** Opening Material for this exercise block **

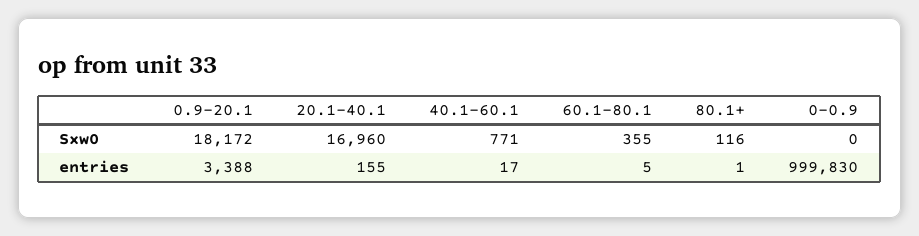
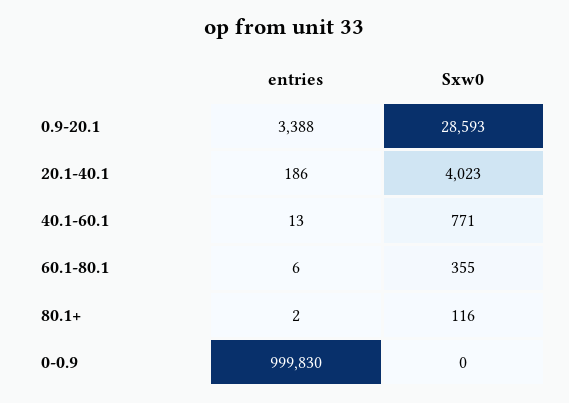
  {
    "0.9-20.1": {
-     "Sxw0": 18172,
+     "Sxw0": 28593,
      "entries": 3388
    },
    "20.1-40.1": {
-     "Sxw0": 16960,
+     "Sxw0": 4023,
-     "entries": 155
+     "entries": 186
    },
    "40.1-60.1": {
      "Sxw0": 771,
-     "entries": 17
+     "entries": 13
    },
    "60.1-80.1": {
      "Sxw0": 355,
-     "entries": 5
+     "entries": 6
    },
    "80.1+": {
      "Sxw0": 116,
-     "entries": 1
+     "entries": 2
    },
    "0-0.9": {
      "Sxw0": 0,
      "entries": 999830
    }
  }

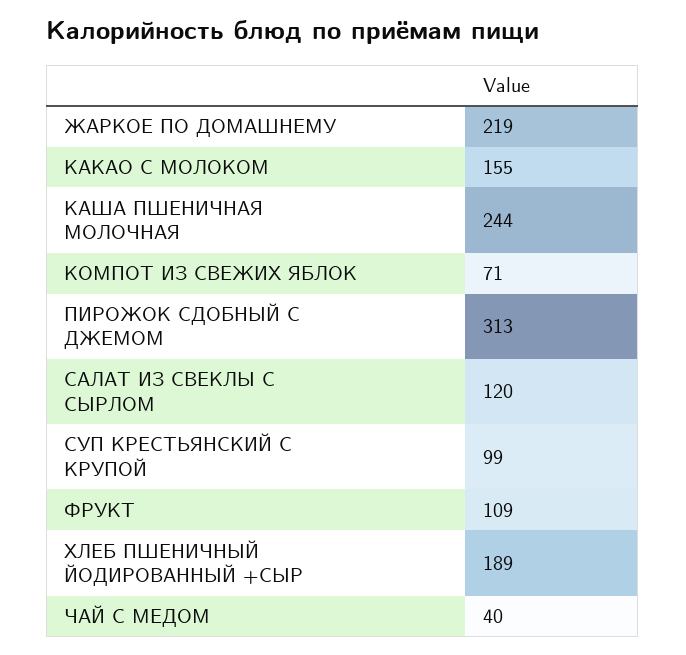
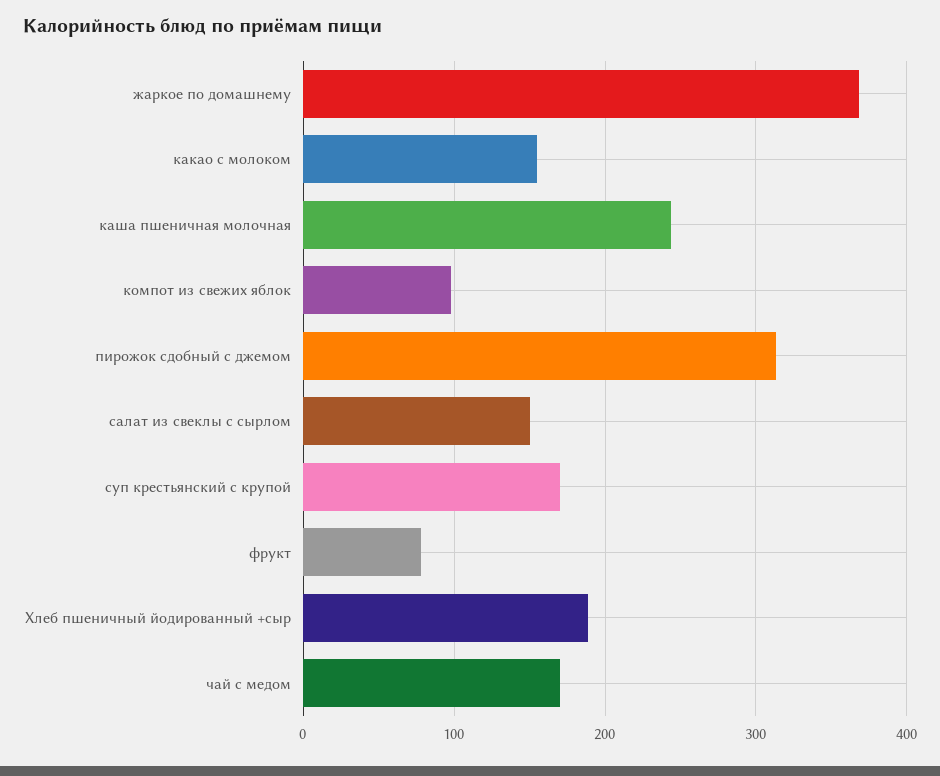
  {
-   "ЖАРКОЕ ПО ДОМАШНЕМУ": 219,
+   "ЖАРКОЕ ПО ДОМАШНЕМУ": 370,
    "КАКАО С МОЛОКОМ": 155,
    "КАША ПШЕНИЧНАЯ МОЛОЧНАЯ": 244,
-   "КОМПОТ ИЗ СВЕЖИХ ЯБЛОК": 71,
+   "КОМПОТ ИЗ СВЕЖИХ ЯБЛОК": 100,
    "ПИРОЖОК СДОБНЫЙ С ДЖЕМОМ": 313,
-   "САЛАТ ИЗ СВЕКЛЫ С СЫРЛОМ": 120,
+   "САЛАТ ИЗ СВЕКЛЫ С СЫРЛОМ": 150,
-   "СУП КРЕСТЬЯНСКИЙ С КРУПОЙ": 99,
+   "СУП КРЕСТЬЯНСКИЙ С КРУПОЙ": 170,
-   "ФРУКТ": 109,
+   "ФРУКТ": 80,
    "ХЛЕБ ПШЕНИЧНЫЙ ЙОДИРОВАННЫЙ +СЫР": 189,
-   "ЧАЙ С МЕДОМ": 40
+   "ЧАЙ С МЕДОМ": 170
  }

** Closing Material for this exercise block **

(What to work on): Copy the data precisely. Skip every picture.

(Solution):
  {
    "0.9-20.1": {
-     "Sxw0": 18172,
+     "Sxw0": 28593,
      "entries": 3388
    },
    "20.1-40.1": {
-     "Sxw0": 16960,
+     "Sxw0": 4023,
-     "entries": 155
+     "entries": 186
    },
    "40.1-60.1": {
      "Sxw0": 771,
-     "entries": 17
+     "entries": 13
    },
    "60.1-80.1": {
      "Sxw0": 355,
-     "entries": 5
+     "entries": 6
    },
    "80.1+": {
      "Sxw0": 116,
-     "entries": 1
+     "entries": 2
    },
    "0-0.9": {
      "Sxw0": 0,
      "entries": 999830
    }
  }

  {
-   "ЖАРКОЕ ПО ДОМАШНЕМУ": 219,
+   "ЖАРКОЕ ПО ДОМАШНЕМУ": 370,
    "КАКАО С МОЛОКОМ": 155,
    "КАША ПШЕНИЧНАЯ МОЛОЧНАЯ": 244,
-   "КОМПОТ ИЗ СВЕЖИХ ЯБЛОК": 71,
+   "КОМПОТ ИЗ СВЕЖИХ ЯБЛОК": 100,
    "ПИРОЖОК СДОБНЫЙ С ДЖЕМОМ": 313,
-   "САЛАТ ИЗ СВЕКЛЫ С СЫРЛОМ": 120,
+   "САЛАТ ИЗ СВЕКЛЫ С СЫРЛОМ": 150,
-   "СУП КРЕСТЬЯНСКИЙ С КРУПОЙ": 99,
+   "СУП КРЕСТЬЯНСКИЙ С КРУПОЙ": 170,
-   "ФРУКТ": 109,
+   "ФРУКТ": 80,
    "ХЛЕБ ПШЕНИЧНЫЙ ЙОДИРОВАННЫЙ +СЫР": 189,
-   "ЧАЙ С МЕДОМ": 40
+   "ЧАЙ С МЕДОМ": 170
  }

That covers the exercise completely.